- Genre: Reality
- Creative director: Salana Rodriguez
- Starring: Angela "Big Ang" Raiola
- Country of origin: United States
- Original language: English
- No. of seasons: 1
- No. of episodes: 10

Production
- Executive producers: Banks Tarver; Ben Silverman; Bob Weinstein; David Glasser; Harvey Weinstein; Jeff Olde; Jennifer Graziano; Jimmy; Ken Druckerman; Meryl Poster; Nina L. Diaz; Shelly Tatro;
- Camera setup: Multiple
- Running time: 21 to 23 minutes
- Production companies: Electus; The Weinstein Company; Left/Right Productions; Just Jenn Productions;

Original release
- Network: VH1
- Release: July 8 – September 2, 2012

Related
- Mob Wives

= Big Ang (TV series) =

American reality television series

Big Ang is an American reality television series that premiered on VH1 on July 8, 2012, starring Angela "Big Ang" Raiola, who first received television exposure on the second season of the reality television series Mob Wives.

In May 2013, Raiola confirmed during an interview that a second season of the show was being produced, but it was later revealed that the season would be retooled as another spin-off titled Miami Monkey, which premiered on September 8, 2013.

==Production==

Big Ang is a spin-off of Mob Wives.
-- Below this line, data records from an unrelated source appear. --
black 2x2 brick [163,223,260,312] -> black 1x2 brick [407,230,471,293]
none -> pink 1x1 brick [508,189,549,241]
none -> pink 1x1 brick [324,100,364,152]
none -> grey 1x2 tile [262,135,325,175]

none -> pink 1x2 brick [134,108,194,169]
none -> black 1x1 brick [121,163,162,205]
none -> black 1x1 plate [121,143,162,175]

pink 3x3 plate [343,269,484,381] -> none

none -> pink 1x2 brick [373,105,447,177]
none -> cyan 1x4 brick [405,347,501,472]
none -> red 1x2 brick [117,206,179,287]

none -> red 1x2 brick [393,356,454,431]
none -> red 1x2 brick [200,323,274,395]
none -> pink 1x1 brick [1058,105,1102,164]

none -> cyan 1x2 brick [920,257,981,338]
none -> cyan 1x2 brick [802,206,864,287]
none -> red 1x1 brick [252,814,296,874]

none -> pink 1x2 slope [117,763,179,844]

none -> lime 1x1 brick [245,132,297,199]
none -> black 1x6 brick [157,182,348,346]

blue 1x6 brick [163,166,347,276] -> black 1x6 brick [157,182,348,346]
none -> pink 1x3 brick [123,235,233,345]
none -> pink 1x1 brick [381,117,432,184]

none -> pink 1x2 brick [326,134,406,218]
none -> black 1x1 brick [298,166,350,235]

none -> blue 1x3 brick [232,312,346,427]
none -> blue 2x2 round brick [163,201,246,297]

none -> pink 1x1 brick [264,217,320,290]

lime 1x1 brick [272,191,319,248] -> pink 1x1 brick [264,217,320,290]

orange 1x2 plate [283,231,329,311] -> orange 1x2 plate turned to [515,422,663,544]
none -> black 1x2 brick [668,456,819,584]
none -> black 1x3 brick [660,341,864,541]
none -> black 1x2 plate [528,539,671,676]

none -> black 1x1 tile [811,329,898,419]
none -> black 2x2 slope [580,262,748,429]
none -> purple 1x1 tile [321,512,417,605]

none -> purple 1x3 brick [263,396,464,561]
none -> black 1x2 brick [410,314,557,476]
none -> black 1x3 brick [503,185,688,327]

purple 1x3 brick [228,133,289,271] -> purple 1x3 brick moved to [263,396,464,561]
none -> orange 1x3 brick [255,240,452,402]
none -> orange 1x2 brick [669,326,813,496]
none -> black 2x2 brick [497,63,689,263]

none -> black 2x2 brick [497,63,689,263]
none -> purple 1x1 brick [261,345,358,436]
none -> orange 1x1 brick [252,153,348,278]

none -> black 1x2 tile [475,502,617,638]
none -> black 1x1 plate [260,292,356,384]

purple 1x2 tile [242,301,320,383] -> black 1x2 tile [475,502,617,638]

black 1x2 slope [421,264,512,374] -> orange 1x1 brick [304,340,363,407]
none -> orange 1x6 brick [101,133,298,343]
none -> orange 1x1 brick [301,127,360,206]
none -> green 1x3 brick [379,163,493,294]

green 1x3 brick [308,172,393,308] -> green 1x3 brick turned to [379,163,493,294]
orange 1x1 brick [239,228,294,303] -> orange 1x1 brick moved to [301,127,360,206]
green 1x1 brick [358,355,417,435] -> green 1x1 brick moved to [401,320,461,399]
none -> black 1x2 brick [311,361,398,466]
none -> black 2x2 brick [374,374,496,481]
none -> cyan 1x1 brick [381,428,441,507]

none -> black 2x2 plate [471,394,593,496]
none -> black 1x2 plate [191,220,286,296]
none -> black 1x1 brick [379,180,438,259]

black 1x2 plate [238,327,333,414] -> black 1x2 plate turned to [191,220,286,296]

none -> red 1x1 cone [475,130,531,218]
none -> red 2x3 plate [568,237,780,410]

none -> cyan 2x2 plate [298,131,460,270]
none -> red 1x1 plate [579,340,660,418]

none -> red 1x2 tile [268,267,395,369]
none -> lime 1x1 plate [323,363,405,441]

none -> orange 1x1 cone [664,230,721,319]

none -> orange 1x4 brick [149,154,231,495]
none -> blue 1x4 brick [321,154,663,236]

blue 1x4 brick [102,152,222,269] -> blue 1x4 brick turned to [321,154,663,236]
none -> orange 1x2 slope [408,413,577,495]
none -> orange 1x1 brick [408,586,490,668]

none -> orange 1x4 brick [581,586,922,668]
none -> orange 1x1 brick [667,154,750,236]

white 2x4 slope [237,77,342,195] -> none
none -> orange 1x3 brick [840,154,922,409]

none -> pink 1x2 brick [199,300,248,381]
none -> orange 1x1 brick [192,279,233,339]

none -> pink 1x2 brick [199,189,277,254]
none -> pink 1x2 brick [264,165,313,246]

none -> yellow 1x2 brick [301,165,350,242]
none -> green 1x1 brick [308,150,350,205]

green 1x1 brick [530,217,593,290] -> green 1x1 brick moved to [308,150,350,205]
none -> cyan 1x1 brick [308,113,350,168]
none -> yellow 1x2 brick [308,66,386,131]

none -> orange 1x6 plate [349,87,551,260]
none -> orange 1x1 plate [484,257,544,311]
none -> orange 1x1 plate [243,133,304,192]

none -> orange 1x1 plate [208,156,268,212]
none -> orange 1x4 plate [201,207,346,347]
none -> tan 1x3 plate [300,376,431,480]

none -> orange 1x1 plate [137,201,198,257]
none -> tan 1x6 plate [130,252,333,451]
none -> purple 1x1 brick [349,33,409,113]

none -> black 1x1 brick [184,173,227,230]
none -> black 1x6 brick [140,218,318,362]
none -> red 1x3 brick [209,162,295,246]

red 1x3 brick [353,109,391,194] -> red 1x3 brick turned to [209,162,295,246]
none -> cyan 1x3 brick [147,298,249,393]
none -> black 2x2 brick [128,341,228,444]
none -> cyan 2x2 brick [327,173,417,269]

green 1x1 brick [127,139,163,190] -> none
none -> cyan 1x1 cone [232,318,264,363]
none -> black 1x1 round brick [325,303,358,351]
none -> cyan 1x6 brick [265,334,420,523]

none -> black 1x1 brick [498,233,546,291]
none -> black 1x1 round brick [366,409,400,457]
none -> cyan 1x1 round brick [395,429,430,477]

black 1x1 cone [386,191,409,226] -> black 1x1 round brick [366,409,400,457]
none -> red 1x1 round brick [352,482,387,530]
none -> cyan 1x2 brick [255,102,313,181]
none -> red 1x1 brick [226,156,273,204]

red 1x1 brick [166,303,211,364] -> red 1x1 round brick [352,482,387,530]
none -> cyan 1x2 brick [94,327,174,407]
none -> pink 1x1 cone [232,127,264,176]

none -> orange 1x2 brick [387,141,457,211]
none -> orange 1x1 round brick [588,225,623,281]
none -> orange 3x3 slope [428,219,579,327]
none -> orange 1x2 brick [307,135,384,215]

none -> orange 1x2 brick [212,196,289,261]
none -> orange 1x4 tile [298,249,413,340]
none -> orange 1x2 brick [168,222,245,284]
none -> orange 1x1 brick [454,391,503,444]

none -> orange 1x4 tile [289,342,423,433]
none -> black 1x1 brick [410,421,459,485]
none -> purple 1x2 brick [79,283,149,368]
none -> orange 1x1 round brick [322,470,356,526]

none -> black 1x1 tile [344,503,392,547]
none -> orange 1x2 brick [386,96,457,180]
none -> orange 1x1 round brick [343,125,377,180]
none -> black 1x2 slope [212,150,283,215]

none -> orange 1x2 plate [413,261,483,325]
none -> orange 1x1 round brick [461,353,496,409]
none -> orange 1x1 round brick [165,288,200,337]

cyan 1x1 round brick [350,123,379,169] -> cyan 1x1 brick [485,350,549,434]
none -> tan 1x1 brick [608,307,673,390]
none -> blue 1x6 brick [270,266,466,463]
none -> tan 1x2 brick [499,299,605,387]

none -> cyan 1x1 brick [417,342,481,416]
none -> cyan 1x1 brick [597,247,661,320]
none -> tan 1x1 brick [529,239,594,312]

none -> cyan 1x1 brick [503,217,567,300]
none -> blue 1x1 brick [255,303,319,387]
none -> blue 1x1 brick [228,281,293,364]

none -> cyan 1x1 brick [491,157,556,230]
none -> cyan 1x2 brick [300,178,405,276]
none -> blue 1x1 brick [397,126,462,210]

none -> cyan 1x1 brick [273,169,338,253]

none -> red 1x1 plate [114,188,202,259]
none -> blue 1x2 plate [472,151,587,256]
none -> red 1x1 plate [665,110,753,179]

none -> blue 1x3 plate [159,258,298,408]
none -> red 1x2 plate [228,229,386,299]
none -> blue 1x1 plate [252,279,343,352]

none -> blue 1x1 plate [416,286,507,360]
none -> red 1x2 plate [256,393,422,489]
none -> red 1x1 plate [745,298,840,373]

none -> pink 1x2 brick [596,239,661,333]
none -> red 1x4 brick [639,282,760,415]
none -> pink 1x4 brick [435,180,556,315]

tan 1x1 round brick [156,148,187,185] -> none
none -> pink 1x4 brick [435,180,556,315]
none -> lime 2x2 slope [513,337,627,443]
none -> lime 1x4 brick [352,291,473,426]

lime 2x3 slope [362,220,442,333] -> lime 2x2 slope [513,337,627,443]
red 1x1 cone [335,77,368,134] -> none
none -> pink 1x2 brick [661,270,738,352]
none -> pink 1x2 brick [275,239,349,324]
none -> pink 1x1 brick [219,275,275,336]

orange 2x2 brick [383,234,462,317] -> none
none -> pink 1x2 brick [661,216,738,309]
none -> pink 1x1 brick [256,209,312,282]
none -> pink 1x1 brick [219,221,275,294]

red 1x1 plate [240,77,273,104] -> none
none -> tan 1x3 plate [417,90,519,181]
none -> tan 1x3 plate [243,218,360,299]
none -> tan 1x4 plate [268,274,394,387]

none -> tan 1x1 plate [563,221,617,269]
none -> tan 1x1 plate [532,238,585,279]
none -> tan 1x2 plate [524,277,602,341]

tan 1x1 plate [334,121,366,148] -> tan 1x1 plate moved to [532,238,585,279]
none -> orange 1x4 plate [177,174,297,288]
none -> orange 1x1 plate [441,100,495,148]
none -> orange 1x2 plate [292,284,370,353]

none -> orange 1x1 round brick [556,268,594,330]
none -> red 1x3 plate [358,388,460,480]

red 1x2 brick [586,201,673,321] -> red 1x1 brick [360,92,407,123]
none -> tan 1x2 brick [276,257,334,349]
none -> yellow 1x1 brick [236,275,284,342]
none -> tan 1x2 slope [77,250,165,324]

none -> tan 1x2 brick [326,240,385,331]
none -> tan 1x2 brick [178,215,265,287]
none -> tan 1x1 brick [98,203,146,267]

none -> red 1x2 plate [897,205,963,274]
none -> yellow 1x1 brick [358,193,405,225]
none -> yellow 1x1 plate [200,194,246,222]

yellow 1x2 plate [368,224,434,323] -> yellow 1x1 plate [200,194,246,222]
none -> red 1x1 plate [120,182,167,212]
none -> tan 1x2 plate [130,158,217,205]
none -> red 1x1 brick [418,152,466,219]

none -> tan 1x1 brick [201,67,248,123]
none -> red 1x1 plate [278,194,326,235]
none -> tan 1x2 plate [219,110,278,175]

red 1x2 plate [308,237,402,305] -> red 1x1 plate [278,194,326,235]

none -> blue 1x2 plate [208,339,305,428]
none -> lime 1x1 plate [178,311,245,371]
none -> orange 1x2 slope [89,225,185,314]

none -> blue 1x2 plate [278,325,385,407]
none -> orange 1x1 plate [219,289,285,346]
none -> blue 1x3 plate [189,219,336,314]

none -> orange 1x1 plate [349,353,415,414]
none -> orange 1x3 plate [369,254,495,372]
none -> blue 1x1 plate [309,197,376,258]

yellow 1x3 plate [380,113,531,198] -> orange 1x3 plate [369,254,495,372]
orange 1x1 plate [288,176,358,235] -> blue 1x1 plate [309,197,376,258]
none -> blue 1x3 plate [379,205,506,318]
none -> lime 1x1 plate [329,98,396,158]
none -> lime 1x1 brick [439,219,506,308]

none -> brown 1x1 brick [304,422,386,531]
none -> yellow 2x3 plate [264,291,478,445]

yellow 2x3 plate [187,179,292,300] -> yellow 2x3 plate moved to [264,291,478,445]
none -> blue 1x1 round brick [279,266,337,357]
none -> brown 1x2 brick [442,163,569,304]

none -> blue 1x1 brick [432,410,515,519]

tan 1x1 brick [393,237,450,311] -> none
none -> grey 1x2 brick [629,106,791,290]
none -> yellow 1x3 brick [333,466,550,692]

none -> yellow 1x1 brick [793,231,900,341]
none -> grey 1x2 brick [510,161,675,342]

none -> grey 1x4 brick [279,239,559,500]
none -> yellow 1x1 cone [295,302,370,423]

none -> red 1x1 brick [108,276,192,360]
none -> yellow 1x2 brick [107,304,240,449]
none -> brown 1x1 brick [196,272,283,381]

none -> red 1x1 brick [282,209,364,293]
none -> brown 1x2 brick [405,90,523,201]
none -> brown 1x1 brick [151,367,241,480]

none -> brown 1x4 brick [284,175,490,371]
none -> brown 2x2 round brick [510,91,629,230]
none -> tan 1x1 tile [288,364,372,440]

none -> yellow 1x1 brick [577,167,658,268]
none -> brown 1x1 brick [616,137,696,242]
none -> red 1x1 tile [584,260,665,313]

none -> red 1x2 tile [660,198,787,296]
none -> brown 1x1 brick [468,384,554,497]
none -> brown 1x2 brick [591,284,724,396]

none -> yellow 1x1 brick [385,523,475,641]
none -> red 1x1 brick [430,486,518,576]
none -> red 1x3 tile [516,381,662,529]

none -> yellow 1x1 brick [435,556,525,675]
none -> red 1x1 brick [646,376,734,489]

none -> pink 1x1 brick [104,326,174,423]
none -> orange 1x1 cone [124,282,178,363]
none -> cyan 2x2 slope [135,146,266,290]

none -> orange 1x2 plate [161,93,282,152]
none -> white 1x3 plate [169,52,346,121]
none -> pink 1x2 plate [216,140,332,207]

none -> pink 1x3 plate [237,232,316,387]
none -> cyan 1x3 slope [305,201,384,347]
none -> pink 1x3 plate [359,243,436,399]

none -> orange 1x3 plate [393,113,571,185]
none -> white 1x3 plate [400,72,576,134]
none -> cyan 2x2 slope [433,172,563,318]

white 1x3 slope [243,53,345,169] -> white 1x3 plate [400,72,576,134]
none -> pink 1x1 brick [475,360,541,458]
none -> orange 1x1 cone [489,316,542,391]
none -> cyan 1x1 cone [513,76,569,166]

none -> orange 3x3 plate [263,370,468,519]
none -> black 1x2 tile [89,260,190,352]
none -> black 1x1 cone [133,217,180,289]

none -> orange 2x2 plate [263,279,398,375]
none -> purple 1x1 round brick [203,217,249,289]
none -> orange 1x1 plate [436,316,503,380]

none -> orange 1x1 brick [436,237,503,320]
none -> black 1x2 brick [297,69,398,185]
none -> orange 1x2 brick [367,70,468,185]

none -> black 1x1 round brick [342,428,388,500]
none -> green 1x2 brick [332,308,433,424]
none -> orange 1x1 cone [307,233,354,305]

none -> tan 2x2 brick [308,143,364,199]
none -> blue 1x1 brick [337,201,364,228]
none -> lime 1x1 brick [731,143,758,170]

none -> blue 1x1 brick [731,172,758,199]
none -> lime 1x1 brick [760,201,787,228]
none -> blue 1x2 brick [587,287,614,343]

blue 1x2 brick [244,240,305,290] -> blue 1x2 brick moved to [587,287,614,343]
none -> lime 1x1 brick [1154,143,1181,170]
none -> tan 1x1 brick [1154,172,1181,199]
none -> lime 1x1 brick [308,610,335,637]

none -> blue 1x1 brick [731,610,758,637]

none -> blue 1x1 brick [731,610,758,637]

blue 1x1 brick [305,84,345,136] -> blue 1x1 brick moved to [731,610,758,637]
The series premiered July 8, 2012, on VH1. The series was produced by Electus, The Weinstein Company, Left/Right Productions, and Just Jenn Productions. It ran for one season of ten episodes, with episodes running 21 to 23 minutes.

Raiola confirmed during an interview in May 2013 that a second season of Big Ang was being produced, but it was later revealed that the season would be retooled as another spin-off titled Miami Monkey, which premiered on September 8, 2013.

==Cast==

===Main===

- Angela "Big Ang" Raiola
- Neil Murphy, Big Ang's husband
- Anthony "A.J." D'Onofrio, Big Ang's son
- Janine, Big Ang's sister
- Dominick, Janine's husband
- Linda Torres, Big Ang's friend
- Lil' Jenn, Big Ang's friend
- Lil' Louis, Big Ang's dog

===Guests===
- Drita D'Avanzo
- Renee Graziano
- Liv Kingston
- Sheila Gambino

==Episodes==

| No. | Title | Original release date | US viewers (millions) |
| 0 | "Big Ang Trailer" | June 25, 2012 | 1.53 |
| 1 | "Big Shots" | July 8, 2012 | 0.67 |
After five years of running the bar Drunken Monkey, Ang has given the bar a facelift to draw a younger crowd. In preparation for her "re-grand opening" she hires a group of young men to serve shots, and recruits her friends Linda and Jen and her sister Janine to help with the event. Meanwhile, Ang entertains an unexpected proposal from her estranged husband, Neil.
| 2 | "Big House" | July 15, 2012 | 0.60 |
After a heart-attack scare, Ang quits drinking and smoking cold-turkey to attempt a healthier lifestyle. She gives Neil a "third chance" and lets him move back in, but second-guesses her decision when he arrives with a truckload of boxes. Needing more room she and Janine make an offer on a house containing a spa, a palm tree by the pool, and a stage in the living room.
| 3 | "Big Dogs" | July 22, 2012 | 0.60 |
Ang enters her dog Lil' Louie in a dog show, and has a housewarming party after moving into her new home.
| 4 | "Big Spender" | July 29, 2012 | 0.54 |
Big Ang and her friends have a vacation in Florida and Angela will try anything to get a condo.
| 5 | "Big Bust" | August 5, 2012 | 0.71 |
It's time for the annual Drunken Monkey trip to Atlantic City! Big Ang leads a bus full of her patrons, bar staff and friends down to AC for a day of gambling, drinking and dirty dancing.
| 6 | "Big Time" | August 12, 2012 | 0.69 |
Big Ang's son AJ is released from jail and finally grants his mom's wish by moving back home, along with his rambunctious pit bull, Kilo.
| 7 | "Big Surprise" | August 19, 2012 | 0.60 |
Big Ang's birthday is just days apart from Linda and Janine's birthdays, which usually means one week a year is packed with parties. But this year Ang decides to celebrate a little differently.
| 8 | "Big Ink" | August 26, 2012 | 0.67 |
Big Ang and Neil head to get tattoos and Neil gets a very surprising tattoo on his calf.
| 9 | "Big Pride" | August 26, 2012 | 0.75 |
Big Ang and friends head to the gay pride event in New York City. At this event, Big Ang thinks up a big idea which is sure to be a success.
| 10 | "Big Finale" | September 2, 2012 | 0.63 |
Big Ang opens her salon and has a party for AJ.